I noticed that there exists a huge variance in score for multiple submissions of the same agent on the same validation/test level. I’ve tried to make multiple submissions of the same algorithms to the leaderboard and observed that the variance in score can be as high as +/- 1000. This is in fact a known problem for reinforcement learning.

For example, when an agent is trained on a difficult level, if it is lucky enough to discover a secret route to bypass some hard to get through obstacles during the initial exploration phase, a good score will likely to follow. However, most of the time the agent would simply fixates on the most likely path and that would lead to only a mediocre score. This is unlike image classification where there exists a ground truth label for every training example, so that the model will likely converge to similar results if given enough time to train.

It’s not easy to think up ways to reduce such variance in score.

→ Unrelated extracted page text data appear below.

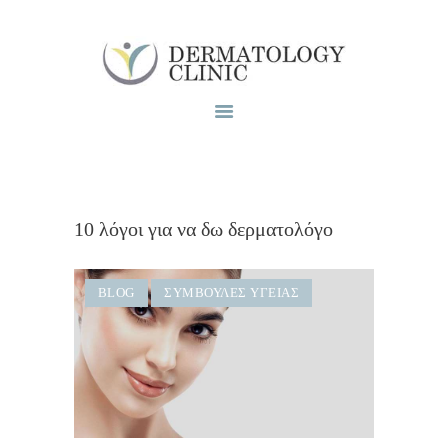
Το ιατρειο
Υπηρεσίες
Blog
Επικοινωνία
10 λόγοι για να δω δερματολόγο
BLOG
ΣΥΜΒΟΥΛΈΣ ΥΓΕΊΑΣ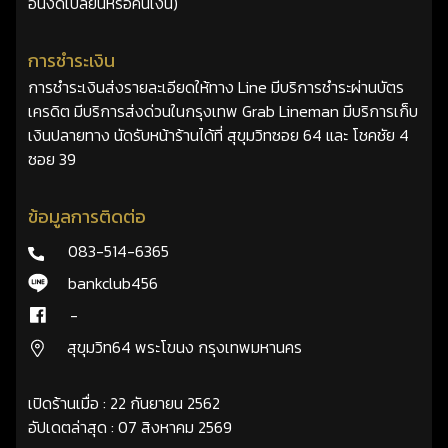
อื่นงดเปลี่ยนหรือคืนเงิน)
การชำระเงิน
การชำระเงินส่งรายละเอียดให้ทาง Line มีบริการชำระผ่านบัตร
เครดิต มีบริการส่งด่วนในกรุงเทพ Grab Lineman มีบริการเก็บ
เงินปลายทาง นัดรับหน้าร้านได้ที่ สุขุมวิทซอย 64 และ โชคชัย 4
ซอย 39
ข้อมูลการติดต่อ
083-514-6365
bankclub456
-
สุขุมวิท64 พระโขนง กรุงเทพมหานคร
เปิดร้านเมื่อ : 22 กันยายน 2562
อัปเดตล่าสุด : 07 สิงหาคม 2569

It probably requires some kind of novel exploration schedules or use of human demonstration data to guide the initial exploration phase.

2) Without a prior model of the world, it’s hard to achieve human level performance

OpenAI’s technical report reported a benchmark of around 7300 scored by human subject with only a few hours of playing. In contrast, even with an unlimited amount of training time on the training levels, the top computer agent could only score around 6400 on the easier leaderboard test levels. This led me to believe that without a prior model of the world and the ability to make causal inference, artificial agent trained by RL can only go so far and is still far lacking human’s ability to generalize and learn from very few examples.

3) From a competition standpoint, go for the low hanging fruits first!!!

After the contest ended, I realized that a score of 6000 can be achieved simply by tuning 2 hyperparameters of the baseline Rainbow model, with no pretraining involved. The lesson to take is that for the sake of the competition always try to go for the low hanging fruits first. It’s not that hyperparameters tuning is easy but it is certainly more straightforward as compared to implementing more complex methods. And I am quite surprised that a well tuned Rainbow is capable of achieving such a high score. I did try to tune PPO hyperparameters (e.g. minibatch size, number of epochs, entropy constant, reward scaling factor, etc) but could not find a better combination than the default ones.


10. Acknowledgment

Last of all, I would love to thank OpenAI for organizing this amazing competition. It is a great opportunity for me to dive deep into the subject of meta-learning in RL. I would also like to thank fellow contestants who participated and shared their ideas in the forum. The source code I used for this competition can be found here.